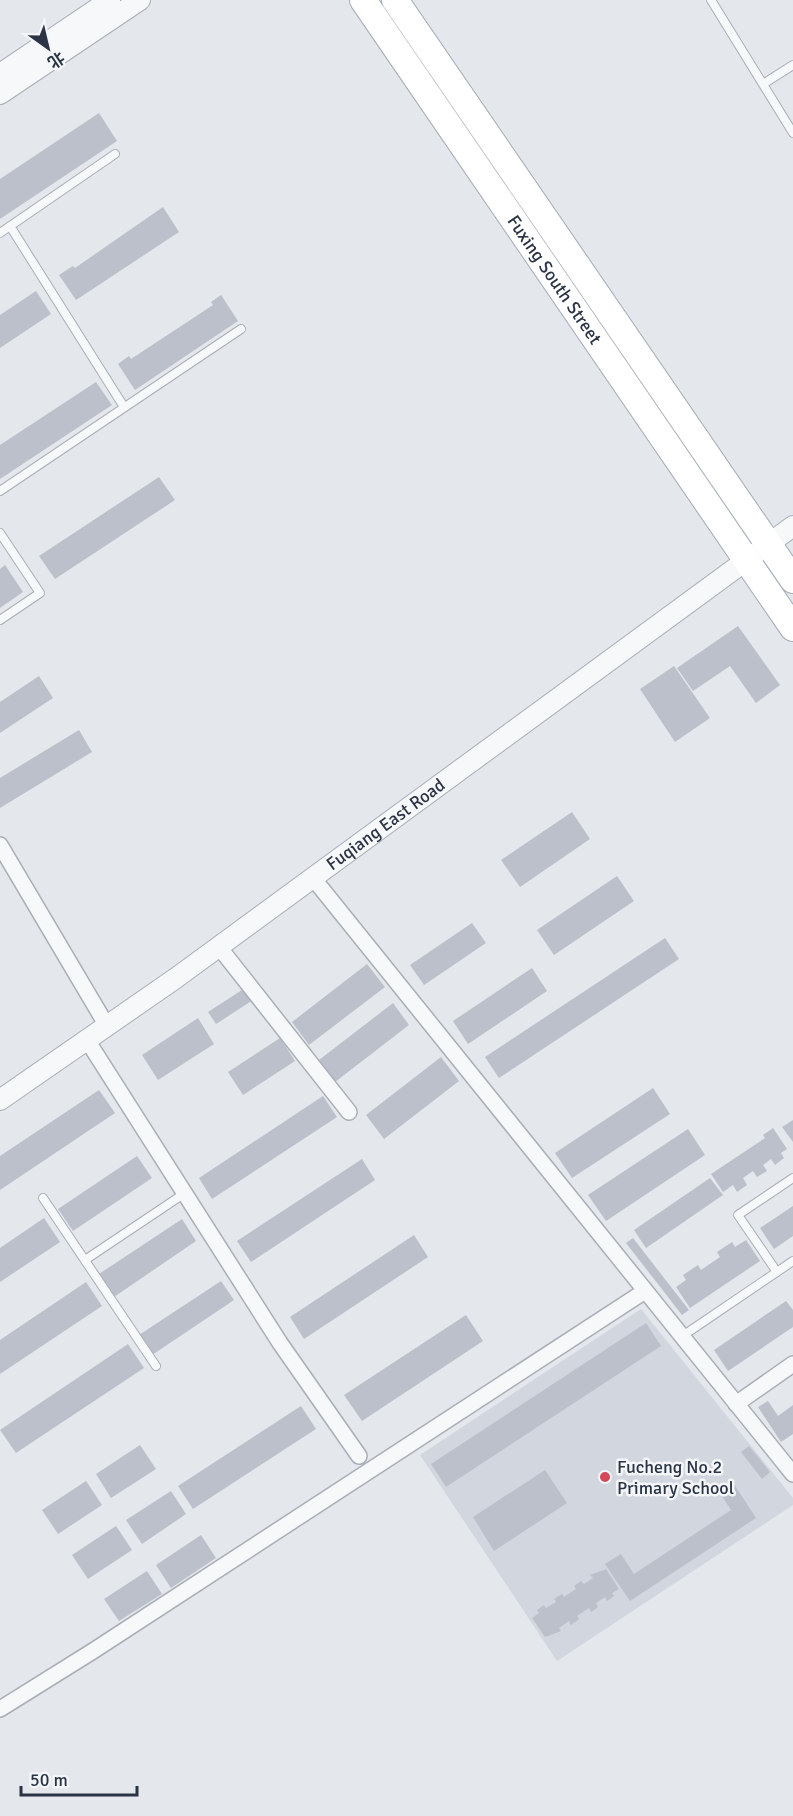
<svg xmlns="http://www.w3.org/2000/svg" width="793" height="1816" font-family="Signika,'Noto Sans SC',sans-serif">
<rect width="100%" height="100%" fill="#e4e7ec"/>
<!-- built -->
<path fill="#d2d6de" d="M641,1309L793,1498V1505L557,1661L420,1455Z"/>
<!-- building -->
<path fill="#bbc0ca" d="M99,113L117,141L0,219V179Z
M163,207L179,232L76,300L59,275L73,266L75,268Z
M36,291L51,314L0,348V315Z
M221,295L238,321L135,390L118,364L129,356L131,359L213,305L211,302Z
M96,382L112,405L0,479V445Z
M159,477L175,500L55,579L39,556Z
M5,565L23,592L0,608V569Z
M738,626L780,685L756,703L730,666L693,691L677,668Z
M674,666L710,718L675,742L640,689Z
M39,676L53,698L0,733V702Z
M79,730L92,752L0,808V778Z
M572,812L590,839L520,887L501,860Z
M617,876L634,901L554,955L537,930Z
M472,923L486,943L424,985L410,965Z
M665,938L679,959L499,1078L485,1057Z
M367,964L385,987L309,1045L292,1022Z
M532,968L547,991L468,1044L453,1021Z
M245,988L253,1000L216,1024L208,1012Z
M393,1003L409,1025L335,1082L319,1060Z
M198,1018L214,1044L158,1080L142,1055Z
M280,1038L295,1061L243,1095L228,1072Z
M441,1057L459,1081L384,1139L366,1115Z
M653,1088L670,1114L572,1178L555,1153Z
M99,1090L115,1113L0,1190V1156Z
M323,1096L337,1117L212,1199L199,1178Z
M793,1120V1142L782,1127Z
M773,1128L787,1149L781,1153L784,1158L775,1165L771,1159L763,1165L767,1171L757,1177L753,1171L743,1178L747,1185L737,1192L733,1185L723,1192L711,1174L765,1138L763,1135Z
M688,1129L705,1155L606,1221L588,1195Z
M137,1156L152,1178L73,1231L58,1209Z
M362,1159L375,1180L251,1262L237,1241Z
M710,1178L723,1195L646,1248L634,1230Z
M793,1206V1236L774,1249L760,1228Z
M44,1218L60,1242L0,1282V1248Z
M182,1219L196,1241L114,1297L99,1274Z
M414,1235L428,1257L304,1339L290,1317Z
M633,1238L689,1310L682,1315L626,1243Z
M746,1240L760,1261L690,1308L676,1287L686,1280L683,1275L698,1265L701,1270L720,1257L717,1252L732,1242L735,1247Z
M221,1281L234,1300L152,1355L139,1335Z
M86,1282L102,1306L0,1374V1340Z
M786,1301L793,1310V1327L728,1371L714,1350Z
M466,1315L483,1341L362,1421L344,1395Z
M646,1323L661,1346L446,1487L431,1464Z
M128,1344L144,1368L16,1453L0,1430Z
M768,1401L778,1416L793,1405V1434L781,1442L758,1407Z
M301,1406L316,1429L193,1509L178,1486Z
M140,1445L156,1469L111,1498L96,1474Z
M749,1446L770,1472L762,1479L741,1452Z
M545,1470L567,1503L494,1551L473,1517Z
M86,1481L102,1505L58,1534L42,1510Z
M732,1481L756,1518L630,1601L605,1564L621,1554L634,1574L731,1510L718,1490Z
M171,1491L186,1514L142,1544L126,1520Z
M116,1526L132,1550L88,1579L72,1555Z
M201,1535L216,1558L171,1588L156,1565Z
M606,1569L619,1589L612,1593L614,1596L607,1601L605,1597L596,1603L598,1607L591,1612L589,1608L577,1616L579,1619L571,1625L569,1621L559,1628L561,1631L545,1637L532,1618L539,1613L537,1610L544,1605L546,1608L556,1602L554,1599L562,1594L564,1597L576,1589L574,1586L581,1581L584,1584L593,1578L590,1575Z
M147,1571L162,1594L119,1621L104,1599Z"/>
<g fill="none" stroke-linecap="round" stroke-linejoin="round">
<!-- service casing -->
<g stroke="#a9aeb7" stroke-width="10">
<path id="service" d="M711,0L793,133
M763,84L793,65
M10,226L124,407
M0,233L115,154
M0,491L241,329
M0,533L40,593L0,620
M43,1198L156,1366
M85,1260L185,1193
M777,1272L738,1215L793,1178
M681,1337L793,1261"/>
</g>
<!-- minor casing -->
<g stroke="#a9aeb7" stroke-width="18">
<path id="minor" d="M0,845L107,1026
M313,878L793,1474
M219,947L349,1112
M87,1040L280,1343L359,1456
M736,1404L793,1364
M0,1709L93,1651L645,1291"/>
</g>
<!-- tertiary casing -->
<g stroke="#a9aeb7" stroke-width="22">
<g id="tertiary">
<path d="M0,74L110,0"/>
<path d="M0,94L140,0"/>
<path id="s1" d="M0,1100L176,978L793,526"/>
</g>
</g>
<!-- primary casing -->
<g stroke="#a3abb8" stroke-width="28">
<g id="primary">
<path id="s2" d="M363,0L793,628"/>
<path d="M395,0L793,580"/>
</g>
</g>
<!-- service -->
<use href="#service" stroke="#f7f8fa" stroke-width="8"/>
<!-- minor -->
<use href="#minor" stroke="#f7f8fa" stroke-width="15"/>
<!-- tertiary -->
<use href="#tertiary" stroke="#f7f8fa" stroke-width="20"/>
<!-- primary -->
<use href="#primary" stroke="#fff" stroke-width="26"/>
</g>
<!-- markers -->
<circle fill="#d1495b" stroke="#f4f6f9" stroke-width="2" cx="605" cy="1477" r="6"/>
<g text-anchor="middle" stroke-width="5" stroke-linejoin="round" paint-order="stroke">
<!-- street labels -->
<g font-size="18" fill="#2b3445" stroke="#f4f6f9">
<text dy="6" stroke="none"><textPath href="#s2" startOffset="339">Fuxing South Street</textPath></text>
<text dy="6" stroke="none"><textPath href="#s1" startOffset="474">Fuqiang East Road</textPath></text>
</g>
<!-- poi labels -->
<g font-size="18" fill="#2b3445" stroke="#f4f6f9" text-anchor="start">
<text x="617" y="1473">Fucheng No.2<tspan x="617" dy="21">Primary School</tspan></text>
</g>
</g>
<!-- north arrow -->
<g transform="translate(48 48) rotate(146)" stroke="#f4f6f9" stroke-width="4.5" paint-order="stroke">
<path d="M0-4.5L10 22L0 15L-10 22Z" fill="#2b3445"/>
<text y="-9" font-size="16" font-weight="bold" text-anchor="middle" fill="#2b3445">北</text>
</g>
<!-- scale -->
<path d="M21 1786v9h116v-9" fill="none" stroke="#2b3445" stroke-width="3"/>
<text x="30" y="1786" font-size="18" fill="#2b3445" stroke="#f4f6f9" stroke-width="4.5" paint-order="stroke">50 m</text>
</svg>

## WHAT NEEDS TO BE DONE
Look through the data above and report every line in which "linejoin" appears.

## RESPONSE TO THIS EXERCISE
<g fill="none" stroke-linecap="round" stroke-linejoin="round">
<g text-anchor="middle" stroke-width="5" stroke-linejoin="round" paint-order="stroke">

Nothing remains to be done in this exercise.